Dalle foto in chat alla prostituzione di una 16enne. Condannato

12 gen. – Un uomo di 50 anni è stato condannato a sei anni e sei mesi per aver indotto a prostituirsi una ragazzina che aveva contattato attraverso una chat. Altri quattro uomini tra i 40 e i 60 anni assolti.

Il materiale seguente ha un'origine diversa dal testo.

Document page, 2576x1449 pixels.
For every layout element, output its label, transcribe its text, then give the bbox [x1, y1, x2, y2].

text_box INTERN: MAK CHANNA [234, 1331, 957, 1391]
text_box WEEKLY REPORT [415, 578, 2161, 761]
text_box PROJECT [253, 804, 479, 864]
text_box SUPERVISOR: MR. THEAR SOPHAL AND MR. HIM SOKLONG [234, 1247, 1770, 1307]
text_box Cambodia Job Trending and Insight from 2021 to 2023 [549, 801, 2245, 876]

Tutto iniziò nel 2002, quando la ragazza aveva solo 16 anni. Lui la conobbe online e da una richiesta di avere una sua foto si passò ad un incontro. L’uomo non solo le propose rapporti sessuali a pagamento, ma la mise in contatto con gli altri quattro uomini. Fino al 2005 abusarono di lei, anche in gruppo, pagandola dai 50 ai 100 euro. Complice una situazione economica difficoltosa e una familiare complessa, la ragazzina non confidò mai a nessuno il suo dramma.

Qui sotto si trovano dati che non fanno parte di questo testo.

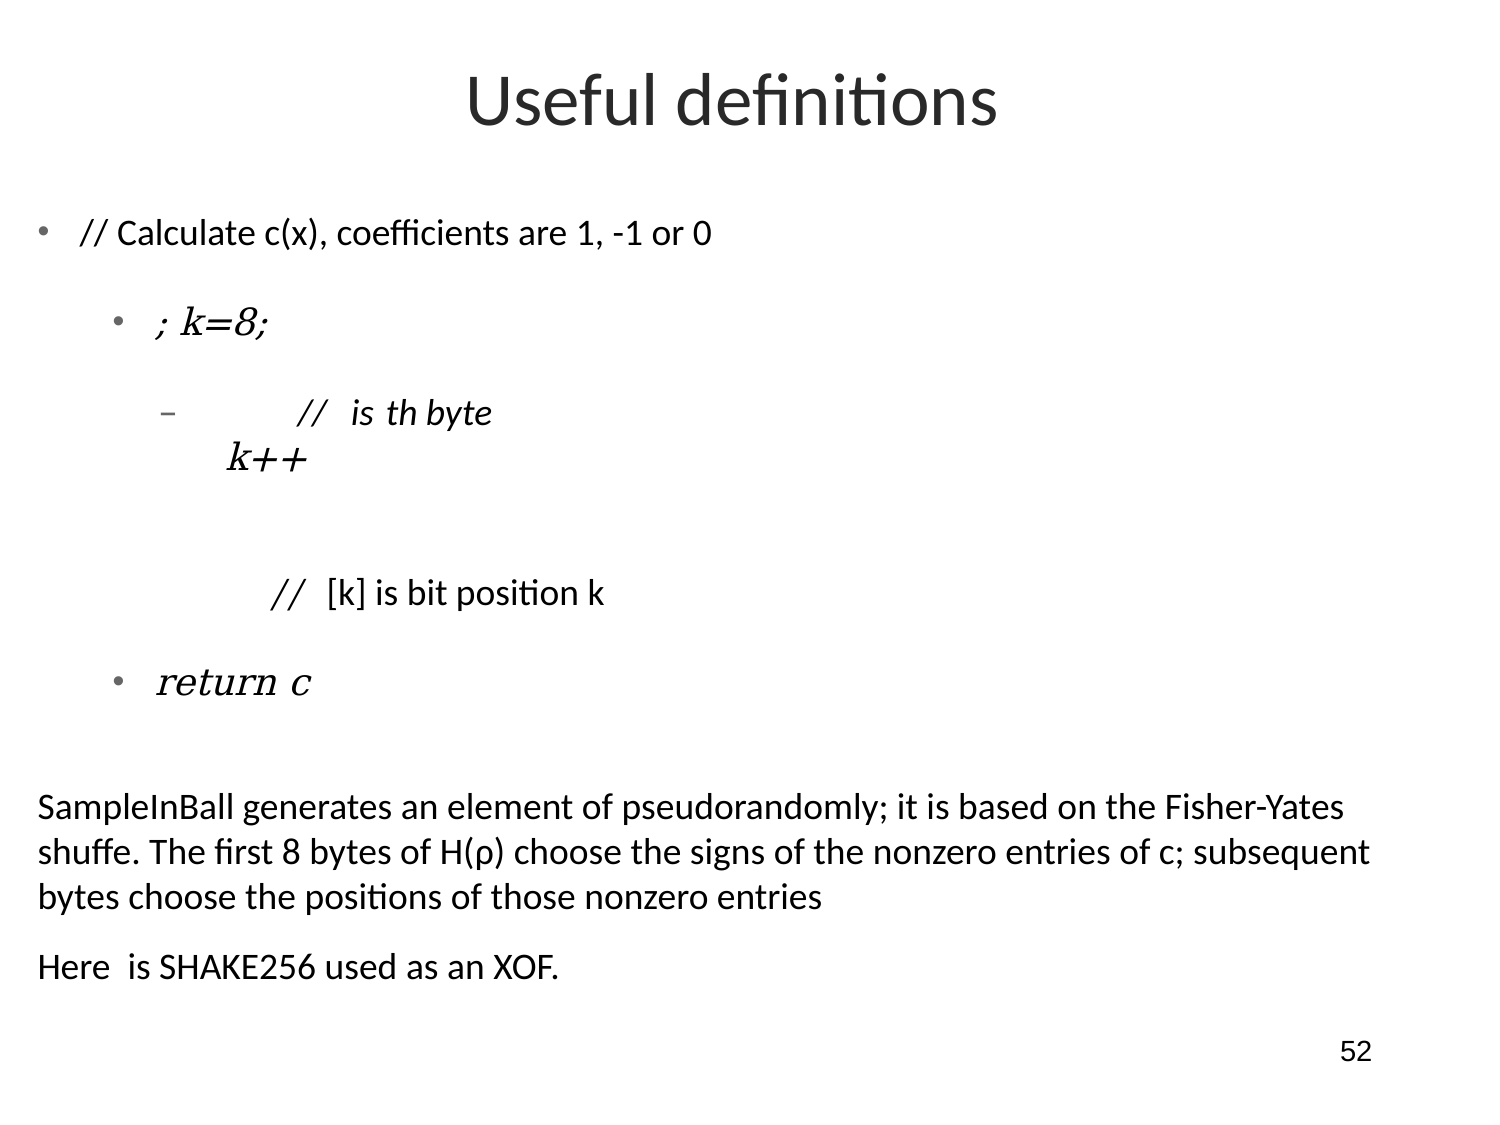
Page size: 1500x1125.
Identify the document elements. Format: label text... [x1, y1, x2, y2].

slide_number 52 [1074, 1024, 1388, 1101]
text_box Useful definitions [77, 6, 1388, 196]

Fino al 2003 la ragazza incontrò gli uomini in abitazioni private, ma due di loro quando compì 18 anni la iniziarono anche a portare in locali per scambisti, costringendola a prostituirsi con altri uomini. Ad un certo punto però la giovane, grazie anche ad un nuovo rapporto sentimentale, trovò il coraggio di troncare i contatti con il gruppo, che la minacciò fisicamente e verbalmente perché non si rompesse il legame.

Solo diversi anni dopo la giovane chiese supporto psicologico, e chi la aiutava la portò nel 2009 a denunciare quanto subito. L’indagine, condotta dal pm Gabriella Tavano, ha trovato riscontri certi al suo racconto.

“Le assoluzioni ci sono state per un problema di natura interpretativa di una norma che non toglie, credo, un disvalore morale alla condotta degli imputati assolti” ha detto il legale della ragazza, Giulio Basagni, che aggiunge “ma come noto non é che di morale si occupa il Tribunale”.

Le accuse, a vario titolo, erano di induzione e favoreggiamento della prostituzione minorile, produzione di materiale pedopornografico, sfruttamento della prostituzione.